For months, analysts have penciled in double-digit growth in earnings per share for the S&P 500 in 2017. Similarly bullish expectations for earlier years’ earnings were dashed by now. What’s more, of the 91% of S&P 500 companies that have reported profits for the second quarter thus far, more than 70% beat expectations.

Robust earnings is one of the main justifications for US stocks’ historically high valuations. That said, there are plenty of market players who fear that markets may be in bubble territory. Nearly half of fund managers recently surveyed by Bank of America Merrill Lynch said that stocks are overvalued, the largest share since the poll began in the 1990s.

That said, there are fundamental economic reasons boosting corporate earnings this year (and beyond). Many S&P 500 companies are global, with a large share of their revenue generated outside the US. With a weakening US dollar and a strengthening global economy, companies with global exposure are set up well. In the second quarter, earnings growth for companies with less than 50% of sales in the US was 14%, almost double the growth of largely domestic companies, according to FactSet (pdf).

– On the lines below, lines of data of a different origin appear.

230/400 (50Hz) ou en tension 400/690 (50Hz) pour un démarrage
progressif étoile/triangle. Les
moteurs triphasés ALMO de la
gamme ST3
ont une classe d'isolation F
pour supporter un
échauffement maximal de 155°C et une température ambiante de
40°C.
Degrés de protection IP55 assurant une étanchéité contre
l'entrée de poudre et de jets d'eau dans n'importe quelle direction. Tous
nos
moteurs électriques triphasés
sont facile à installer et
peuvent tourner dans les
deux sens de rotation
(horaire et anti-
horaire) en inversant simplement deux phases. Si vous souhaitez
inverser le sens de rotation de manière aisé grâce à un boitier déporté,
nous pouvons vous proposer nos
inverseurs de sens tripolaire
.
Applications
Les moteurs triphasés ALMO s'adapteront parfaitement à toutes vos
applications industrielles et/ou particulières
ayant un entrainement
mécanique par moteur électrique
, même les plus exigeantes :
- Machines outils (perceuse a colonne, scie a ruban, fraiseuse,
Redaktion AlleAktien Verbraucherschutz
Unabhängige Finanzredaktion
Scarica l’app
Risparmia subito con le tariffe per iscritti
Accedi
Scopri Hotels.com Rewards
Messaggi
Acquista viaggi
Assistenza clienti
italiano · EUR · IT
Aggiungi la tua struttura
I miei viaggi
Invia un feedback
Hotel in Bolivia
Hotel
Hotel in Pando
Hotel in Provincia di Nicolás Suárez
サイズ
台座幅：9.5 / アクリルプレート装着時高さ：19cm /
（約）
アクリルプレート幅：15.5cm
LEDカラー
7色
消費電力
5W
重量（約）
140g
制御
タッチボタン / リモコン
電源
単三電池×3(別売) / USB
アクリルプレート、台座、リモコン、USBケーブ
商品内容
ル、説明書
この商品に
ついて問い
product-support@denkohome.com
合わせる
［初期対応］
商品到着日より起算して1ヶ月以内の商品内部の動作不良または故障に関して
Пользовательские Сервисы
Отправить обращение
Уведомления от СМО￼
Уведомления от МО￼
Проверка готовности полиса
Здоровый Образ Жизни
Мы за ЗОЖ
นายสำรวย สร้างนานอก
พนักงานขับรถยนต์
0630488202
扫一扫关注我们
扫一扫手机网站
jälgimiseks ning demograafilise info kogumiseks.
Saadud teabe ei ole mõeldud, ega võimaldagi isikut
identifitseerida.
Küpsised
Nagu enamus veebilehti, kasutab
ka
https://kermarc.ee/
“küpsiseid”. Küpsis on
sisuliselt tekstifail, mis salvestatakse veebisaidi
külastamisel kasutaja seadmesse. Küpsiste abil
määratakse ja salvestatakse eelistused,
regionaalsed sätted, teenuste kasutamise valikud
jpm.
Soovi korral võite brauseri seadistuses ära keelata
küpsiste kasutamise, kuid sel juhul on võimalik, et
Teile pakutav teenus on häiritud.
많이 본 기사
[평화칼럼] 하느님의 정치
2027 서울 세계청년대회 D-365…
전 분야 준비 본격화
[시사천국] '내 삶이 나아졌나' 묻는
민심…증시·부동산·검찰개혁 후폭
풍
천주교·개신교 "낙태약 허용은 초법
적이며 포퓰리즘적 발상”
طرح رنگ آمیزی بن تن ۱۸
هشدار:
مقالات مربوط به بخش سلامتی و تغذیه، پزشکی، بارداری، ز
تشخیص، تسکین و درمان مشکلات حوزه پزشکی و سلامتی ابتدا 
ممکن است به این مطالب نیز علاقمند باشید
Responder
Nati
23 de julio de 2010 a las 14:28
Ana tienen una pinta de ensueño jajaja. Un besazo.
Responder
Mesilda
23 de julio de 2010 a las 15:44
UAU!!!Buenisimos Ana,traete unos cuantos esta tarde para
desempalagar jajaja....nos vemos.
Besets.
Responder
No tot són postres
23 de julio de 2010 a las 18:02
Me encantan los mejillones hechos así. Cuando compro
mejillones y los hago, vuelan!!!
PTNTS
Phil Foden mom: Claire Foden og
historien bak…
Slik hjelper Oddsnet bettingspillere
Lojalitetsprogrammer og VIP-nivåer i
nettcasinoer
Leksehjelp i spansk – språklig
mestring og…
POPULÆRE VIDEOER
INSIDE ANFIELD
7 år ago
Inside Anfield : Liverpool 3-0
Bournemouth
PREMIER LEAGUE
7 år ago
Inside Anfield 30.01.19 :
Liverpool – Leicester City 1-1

The Federal Reserve’s raising of interest rates also factors into earnings forecasts. Anxiety over when the Fed will hike rates can reduce expectations if analysts believe the economy isn’t ready for anything besides close-to-zero rates. This may have played into projections for earlier years. But now, with three rate hikes since late 2015, Fed chairman Janet Yellen has made it clear that future hikes will be gradual.

But one sign that markets may not rise much higher, despite strong earnings, is that the companies reporting better-than-expected profits this year saw an average 0.3% fall in their share prices immediately after, per FactSet. Over the past five years, companies with positive earnings reports saw, on average, a 1.4% gain in their share prices. Recent jitters on terrorism fears, geopolitical tensions, and turmoil in the Trump administration also suggest that earnings are not the only thing driving investment decisions these days.